Shawn Morgan attended Harding from 1985 to 1990 and now lives in Georgia.
I grew up in a Christian home with Christian parents. My mother and father actually attended my alma mater, Harding University. They met there, married there, and soon started a family. My dad gave up everything to be a minister, so starting at age 7, I was surrounded by religion. The only boy of three children, my dad always hoped I would follow in his footsteps. In some respects, I did. I went to his university. I pledged his social club. I even majored in Bible (very briefly).
But, you see, I carried a burden starting at the age of 9. I knew I was different. I spent many hours hoping, praying and even avoiding a part of me. You see, I am gay. I am 45 years old, and it wasn’t until I was 25 before I could actually say, “I’m gay.”
I look back and realize how foolish I was to think praying would make the gay go away.

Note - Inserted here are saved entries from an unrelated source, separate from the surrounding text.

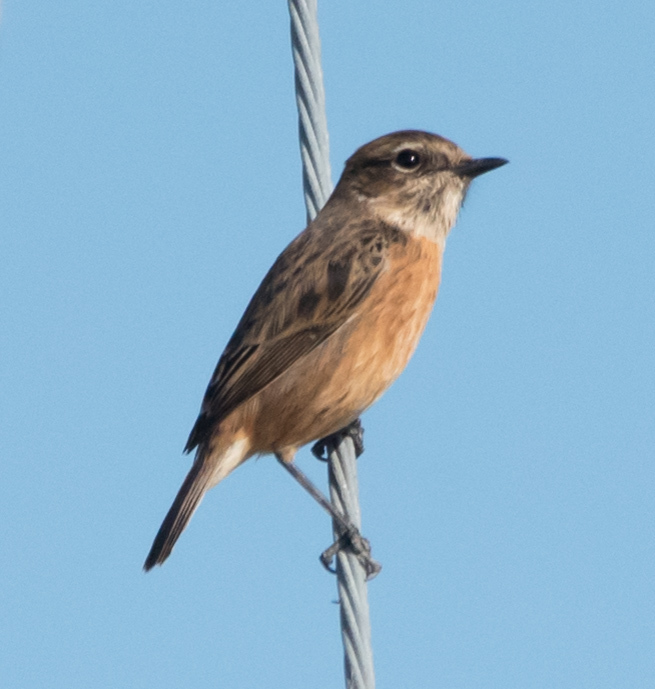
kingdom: Animalia
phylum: Chordata
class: Aves
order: Passeriformes
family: Muscicapidae
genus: Saxicola
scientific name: Saxicola rubicola
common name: European stonechat
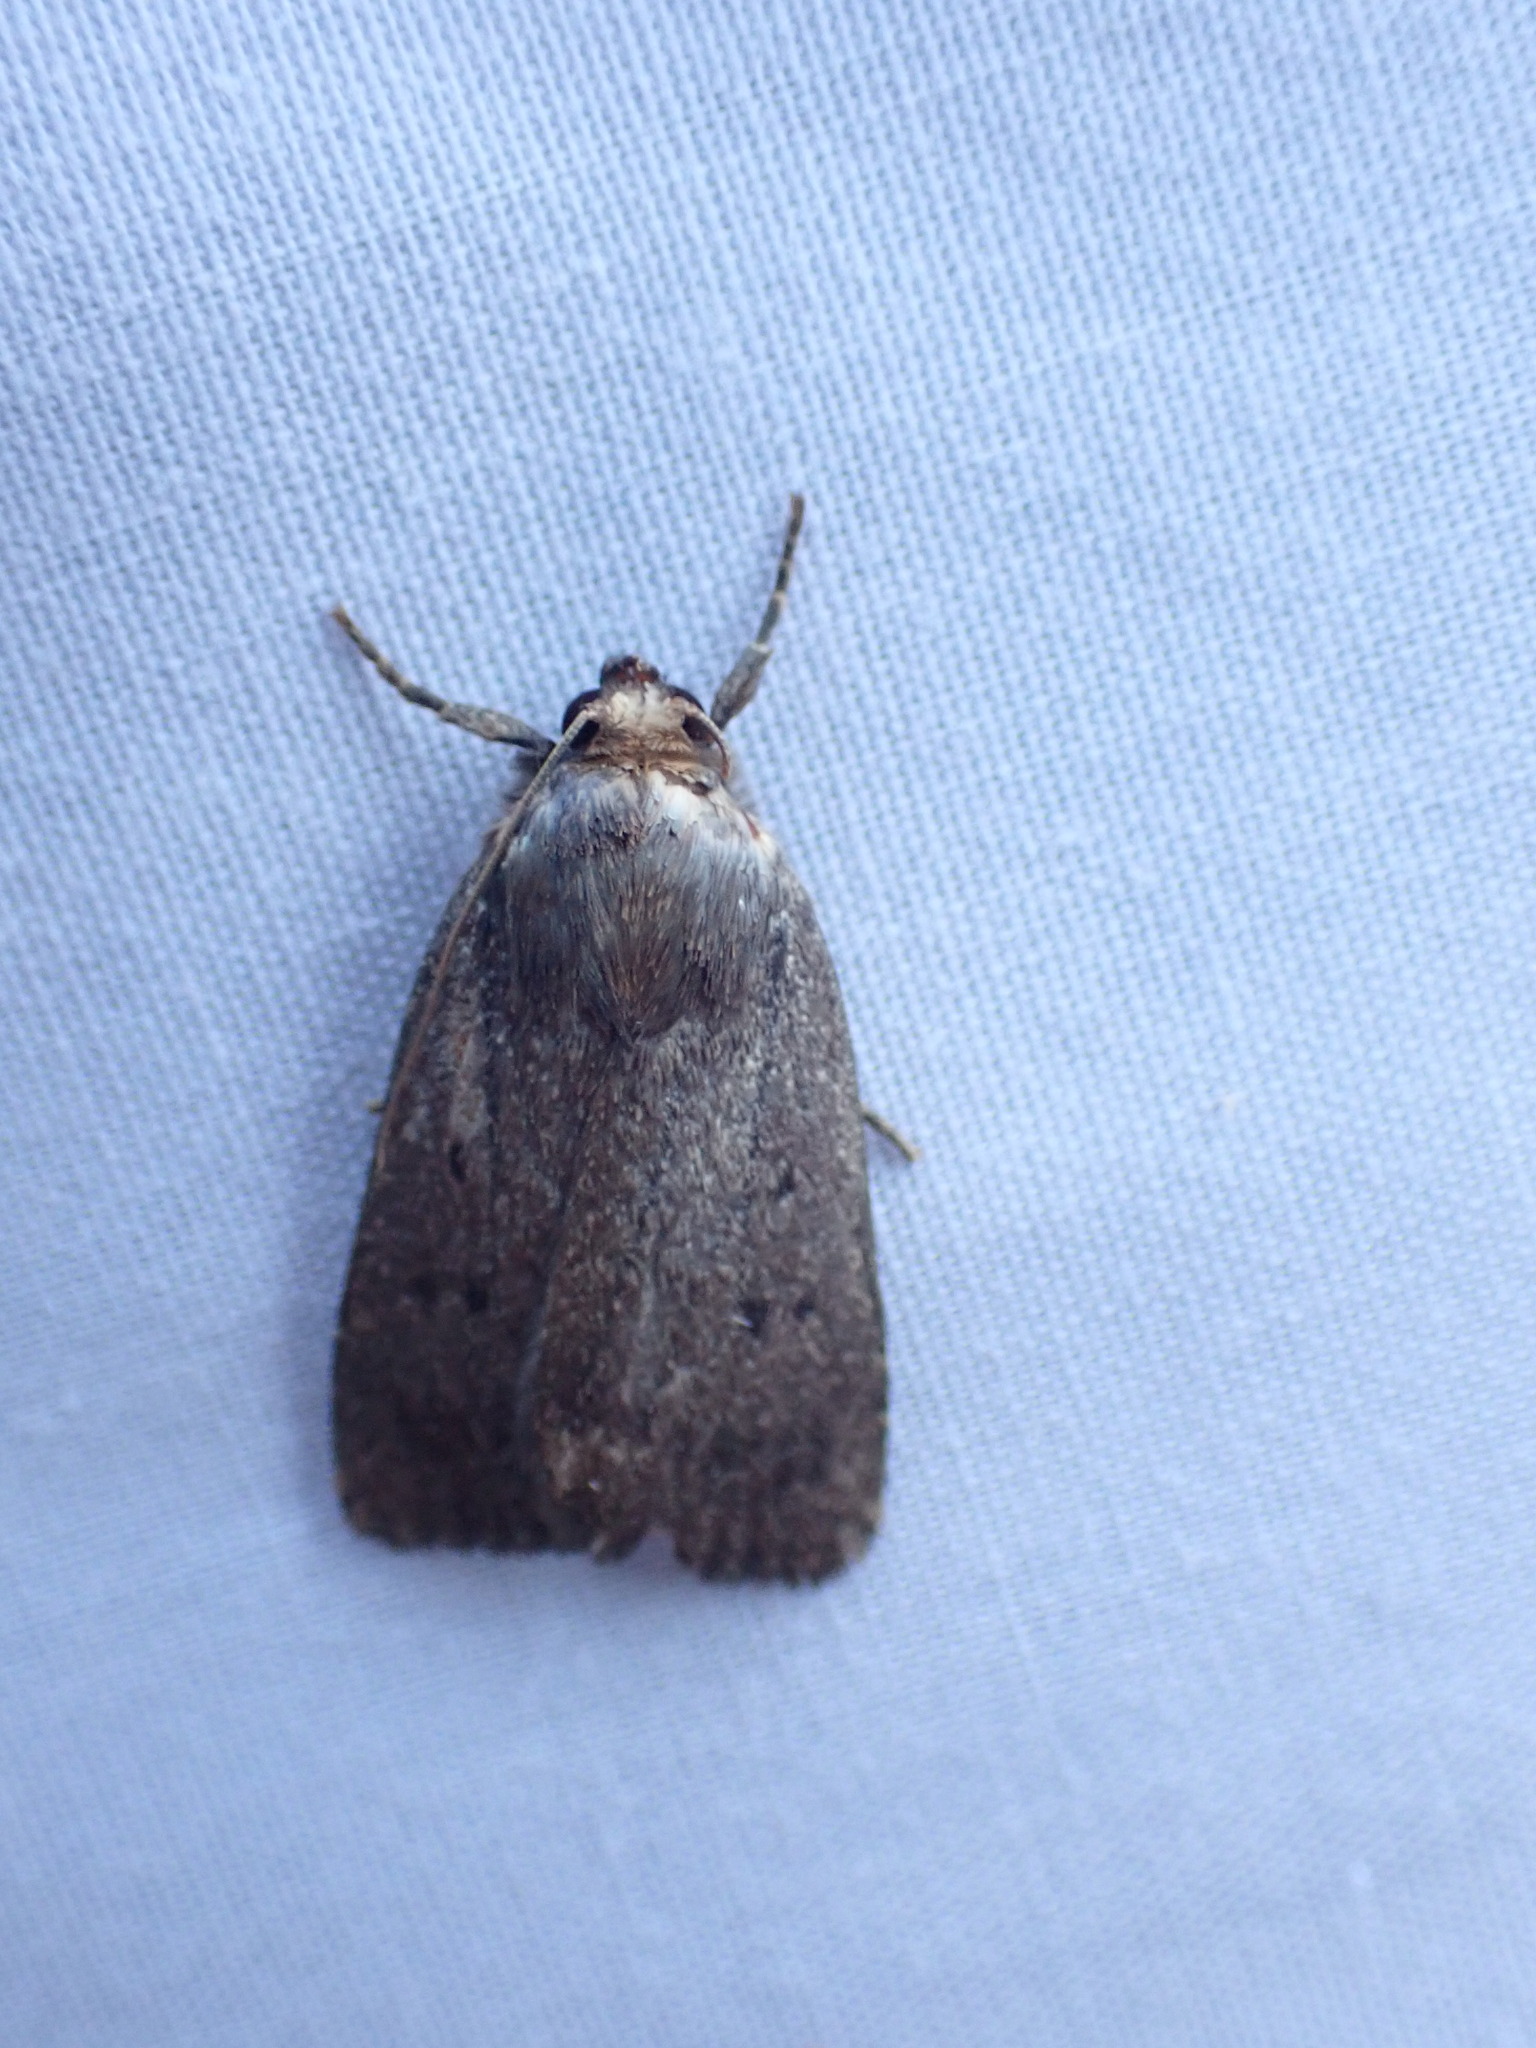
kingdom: Animalia
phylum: Arthropoda
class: Insecta
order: Lepidoptera
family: Noctuidae
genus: Amphipyra
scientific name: Amphipyra tragopoginis
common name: Mouse moth
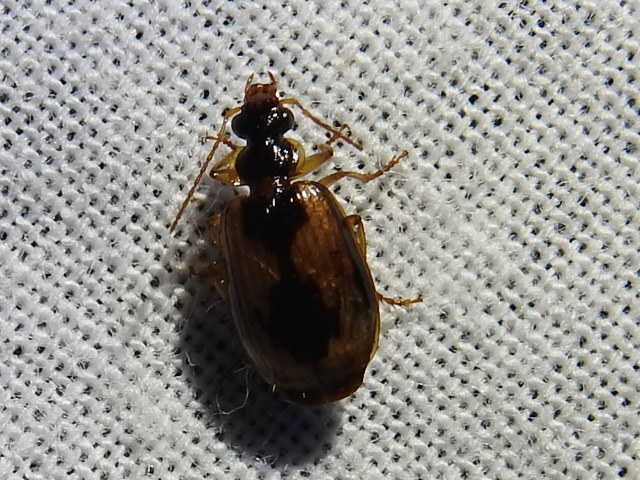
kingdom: Animalia
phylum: Arthropoda
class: Insecta
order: Coleoptera
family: Carabidae
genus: Lebia
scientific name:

Today, I am in a healthy relationship of 18 years with the man I love. I realize that most church of Christ people won’t or can’t understand that. I do, and I surround myself with other believers who do understand. Not every God-fearing Christian takes issue with gays and gay marriage.
Today, my parents are much more open. (Secretly, I think they might have even voted for Hillary Clinton.) But it took lots of time and healing on both sides for us to come back together. I know my parents hoped I would marry a nice Christian woman, have children and become a preacher, but that didn’t happen.
When people want to debate the definition of marriage, I encourage them to remember, you aren’t required be religious to be married. You aren’t required to be married. So why should you be required to be of the opposite sex? Marriage isn’t about religion.
Today, I’ve come to realize I am blessed with being gay. I am proud to have spoken the powerful words: "I do," with my husband during the brief time it was legal in California. This summer we will make those vows again before family and friends and receive the blessing of our Church. However, without marriage equality, we are simply viewed as friends living together with a barely-recognized Georgia partnership agreement drawn up. In one state we are married, and in another we are nothing. We are legally required to file separate taxes. Without national marriage equality, there are countless relationships across the US that will constantly be in flux, always being treated differently based simply upon the state the couple happens to be residing in or passing through at any given moment.
I will close with an important point. In 1977, my father refused to marry an interracial couple. That’s something that is unheard of today, but was prevalent back in the day. Women don’t cover their heads in church, and there are a plethora of other laws found in the Bible that are no longer followed by modern-day believers. With some issues we find it easy to say that culture has evolved, but with others we choose to stick to the letter of the law. How are those decisions made? Why are some considered eternal laws and others considered temporary?